Estimating Historical Food Web Variation in Chesapeake Bay Using Isotope Variation in Museum Fish Specimens

Trophic interactions are hypothesized to change in response to rapid anthropogenic environmental changes. Documenting these trends may aid biological conservation. One tool to measure trophic level is stable isotope analysis. Nitrogen isotope values (δ ¹⁵ N) of bulk tissue may be used as indirect indicators of an organism’s trophic level and the isotopic composition of its prey. In contrast, compound-specific isotope analysis can estimate trophic level directly. For the fishes of Chesapeake Bay, museum collections provide a unique opportunity to characterize trophic trends collected as early as the 1850s, from an ecosystem that has been overfished and subjected to increasingly high nutrient loading and land use change during the past three centuries. To assess isotope data for evidence of change in predator species trophic level, we analyzed tissue from 183 museum specimens of three predators (Striped Bass, Morone saxatilis ; Summer Flounder, Paralichthys dentatus ; and Bluefish, Pomatomus saltatrix ) and two lower-trophic-level species (Bay Anchovy, Anchoa mitchilli ; and Menhaden, Brevoortia tyrannus ). Predatory Striped Bass did not show an increase through time in δ ¹⁵ N values, despite such a trend in Bay Anchovy, suggesting possible change in trophic level.

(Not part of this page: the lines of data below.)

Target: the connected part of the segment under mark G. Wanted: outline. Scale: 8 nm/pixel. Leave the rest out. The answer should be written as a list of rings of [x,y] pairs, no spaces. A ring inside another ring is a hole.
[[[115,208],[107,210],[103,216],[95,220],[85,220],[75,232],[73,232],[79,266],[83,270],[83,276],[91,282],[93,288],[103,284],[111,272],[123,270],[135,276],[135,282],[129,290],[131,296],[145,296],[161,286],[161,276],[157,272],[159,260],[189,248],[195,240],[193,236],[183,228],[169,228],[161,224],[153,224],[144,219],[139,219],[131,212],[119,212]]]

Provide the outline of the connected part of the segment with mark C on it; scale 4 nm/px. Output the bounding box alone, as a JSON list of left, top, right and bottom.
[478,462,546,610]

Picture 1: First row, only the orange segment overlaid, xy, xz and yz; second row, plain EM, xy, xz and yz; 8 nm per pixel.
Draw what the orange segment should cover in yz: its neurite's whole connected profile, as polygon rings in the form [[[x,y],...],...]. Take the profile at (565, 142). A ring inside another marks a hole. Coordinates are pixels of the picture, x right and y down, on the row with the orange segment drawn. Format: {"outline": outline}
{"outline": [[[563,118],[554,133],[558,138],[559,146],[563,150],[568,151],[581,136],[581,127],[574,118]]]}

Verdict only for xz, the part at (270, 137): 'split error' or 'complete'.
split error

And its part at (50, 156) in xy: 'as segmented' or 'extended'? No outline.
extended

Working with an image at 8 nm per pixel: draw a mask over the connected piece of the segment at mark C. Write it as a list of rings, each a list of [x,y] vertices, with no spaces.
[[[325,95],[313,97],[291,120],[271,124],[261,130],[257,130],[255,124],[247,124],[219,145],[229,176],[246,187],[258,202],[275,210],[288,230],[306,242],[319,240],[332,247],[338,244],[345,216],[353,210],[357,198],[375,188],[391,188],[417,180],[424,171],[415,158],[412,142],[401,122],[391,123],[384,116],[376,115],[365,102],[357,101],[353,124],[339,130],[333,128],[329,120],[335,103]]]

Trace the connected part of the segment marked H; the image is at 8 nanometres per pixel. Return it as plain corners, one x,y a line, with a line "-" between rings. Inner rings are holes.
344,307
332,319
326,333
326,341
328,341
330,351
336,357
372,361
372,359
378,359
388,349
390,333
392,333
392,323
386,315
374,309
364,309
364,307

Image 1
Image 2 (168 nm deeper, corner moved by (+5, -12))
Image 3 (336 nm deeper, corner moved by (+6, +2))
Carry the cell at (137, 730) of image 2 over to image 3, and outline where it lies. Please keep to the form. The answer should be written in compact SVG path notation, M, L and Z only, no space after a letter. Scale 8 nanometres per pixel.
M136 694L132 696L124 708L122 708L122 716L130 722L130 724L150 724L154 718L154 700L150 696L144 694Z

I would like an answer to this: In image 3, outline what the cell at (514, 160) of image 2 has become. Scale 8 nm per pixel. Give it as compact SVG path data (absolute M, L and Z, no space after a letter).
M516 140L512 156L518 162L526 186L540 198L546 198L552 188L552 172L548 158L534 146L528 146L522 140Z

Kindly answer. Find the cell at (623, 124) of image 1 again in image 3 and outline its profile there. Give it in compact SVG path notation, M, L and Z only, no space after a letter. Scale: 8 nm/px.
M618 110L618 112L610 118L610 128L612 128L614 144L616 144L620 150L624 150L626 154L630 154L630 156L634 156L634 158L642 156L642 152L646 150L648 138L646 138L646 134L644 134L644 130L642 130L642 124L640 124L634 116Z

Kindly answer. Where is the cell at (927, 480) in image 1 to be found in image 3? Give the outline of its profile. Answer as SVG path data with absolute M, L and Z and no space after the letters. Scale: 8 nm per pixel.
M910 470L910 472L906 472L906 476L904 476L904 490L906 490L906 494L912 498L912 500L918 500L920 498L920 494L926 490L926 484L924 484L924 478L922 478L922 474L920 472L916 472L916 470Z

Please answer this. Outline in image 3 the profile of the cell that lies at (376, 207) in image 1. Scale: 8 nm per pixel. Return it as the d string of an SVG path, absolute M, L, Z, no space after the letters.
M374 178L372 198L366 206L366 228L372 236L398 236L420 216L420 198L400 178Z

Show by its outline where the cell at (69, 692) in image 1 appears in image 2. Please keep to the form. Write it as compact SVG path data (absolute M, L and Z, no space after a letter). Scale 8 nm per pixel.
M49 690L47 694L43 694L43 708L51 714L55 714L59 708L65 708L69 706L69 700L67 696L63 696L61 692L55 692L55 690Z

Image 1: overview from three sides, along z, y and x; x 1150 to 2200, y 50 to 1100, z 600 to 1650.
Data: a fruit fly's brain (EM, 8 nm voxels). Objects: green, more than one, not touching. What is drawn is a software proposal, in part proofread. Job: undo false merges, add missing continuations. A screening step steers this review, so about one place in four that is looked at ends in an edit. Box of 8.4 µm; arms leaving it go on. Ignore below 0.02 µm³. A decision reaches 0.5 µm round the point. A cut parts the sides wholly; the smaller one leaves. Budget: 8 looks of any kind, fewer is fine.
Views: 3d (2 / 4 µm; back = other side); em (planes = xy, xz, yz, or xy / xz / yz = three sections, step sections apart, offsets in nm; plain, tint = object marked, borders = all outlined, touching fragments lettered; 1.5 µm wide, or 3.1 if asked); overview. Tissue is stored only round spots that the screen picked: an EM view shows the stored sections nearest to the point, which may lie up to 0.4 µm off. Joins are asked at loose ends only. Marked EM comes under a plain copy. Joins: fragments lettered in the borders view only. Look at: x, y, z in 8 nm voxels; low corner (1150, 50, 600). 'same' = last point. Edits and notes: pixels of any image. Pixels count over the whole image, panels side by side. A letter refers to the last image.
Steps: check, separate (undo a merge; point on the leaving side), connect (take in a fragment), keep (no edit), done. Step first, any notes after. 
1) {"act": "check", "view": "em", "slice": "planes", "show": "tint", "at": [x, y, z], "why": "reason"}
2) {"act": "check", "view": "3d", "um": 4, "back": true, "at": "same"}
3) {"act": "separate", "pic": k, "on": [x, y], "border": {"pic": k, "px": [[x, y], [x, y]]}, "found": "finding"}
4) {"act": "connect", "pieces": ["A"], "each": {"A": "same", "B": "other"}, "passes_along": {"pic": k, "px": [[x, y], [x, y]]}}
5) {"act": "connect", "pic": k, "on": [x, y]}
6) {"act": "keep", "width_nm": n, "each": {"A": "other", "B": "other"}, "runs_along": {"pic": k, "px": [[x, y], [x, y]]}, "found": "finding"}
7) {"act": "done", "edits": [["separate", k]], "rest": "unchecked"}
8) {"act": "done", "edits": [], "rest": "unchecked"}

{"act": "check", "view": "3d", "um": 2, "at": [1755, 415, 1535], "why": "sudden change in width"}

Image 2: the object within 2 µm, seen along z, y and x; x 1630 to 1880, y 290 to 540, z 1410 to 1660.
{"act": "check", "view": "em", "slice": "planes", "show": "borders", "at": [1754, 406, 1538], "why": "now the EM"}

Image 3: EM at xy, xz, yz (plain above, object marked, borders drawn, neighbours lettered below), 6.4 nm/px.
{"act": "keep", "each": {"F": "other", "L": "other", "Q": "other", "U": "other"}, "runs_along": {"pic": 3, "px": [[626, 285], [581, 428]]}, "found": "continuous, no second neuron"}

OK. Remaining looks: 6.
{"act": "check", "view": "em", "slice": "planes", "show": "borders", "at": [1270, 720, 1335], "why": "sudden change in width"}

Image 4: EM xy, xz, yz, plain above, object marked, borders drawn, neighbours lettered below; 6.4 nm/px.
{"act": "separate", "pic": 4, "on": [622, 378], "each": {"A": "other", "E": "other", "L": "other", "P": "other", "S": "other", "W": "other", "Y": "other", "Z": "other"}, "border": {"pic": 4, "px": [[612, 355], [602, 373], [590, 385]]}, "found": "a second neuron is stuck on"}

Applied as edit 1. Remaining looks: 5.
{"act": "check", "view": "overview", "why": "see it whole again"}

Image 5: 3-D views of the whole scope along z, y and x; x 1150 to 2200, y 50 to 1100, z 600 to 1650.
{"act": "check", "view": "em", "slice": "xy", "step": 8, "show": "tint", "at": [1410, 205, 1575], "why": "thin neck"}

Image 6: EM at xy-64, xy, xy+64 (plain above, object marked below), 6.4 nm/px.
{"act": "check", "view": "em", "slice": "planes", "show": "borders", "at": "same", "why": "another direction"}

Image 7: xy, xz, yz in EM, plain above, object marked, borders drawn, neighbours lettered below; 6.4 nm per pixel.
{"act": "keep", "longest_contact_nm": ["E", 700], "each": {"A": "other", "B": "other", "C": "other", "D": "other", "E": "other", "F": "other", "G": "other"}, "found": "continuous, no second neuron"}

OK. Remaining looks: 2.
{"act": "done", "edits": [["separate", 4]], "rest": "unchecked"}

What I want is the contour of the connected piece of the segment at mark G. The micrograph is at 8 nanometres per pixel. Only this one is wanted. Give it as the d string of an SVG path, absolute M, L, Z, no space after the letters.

Analysis of Striped Bass tissue using compound specific analysis indicates their mean trophic level has been stable for decades. These findings imply that Striped Bass are part of a diverse food web within Chesapeake Bay beyond that reflected by our two included prey species and are stable through time in their average size-specific trophic level, a valuable insight into their ecological role.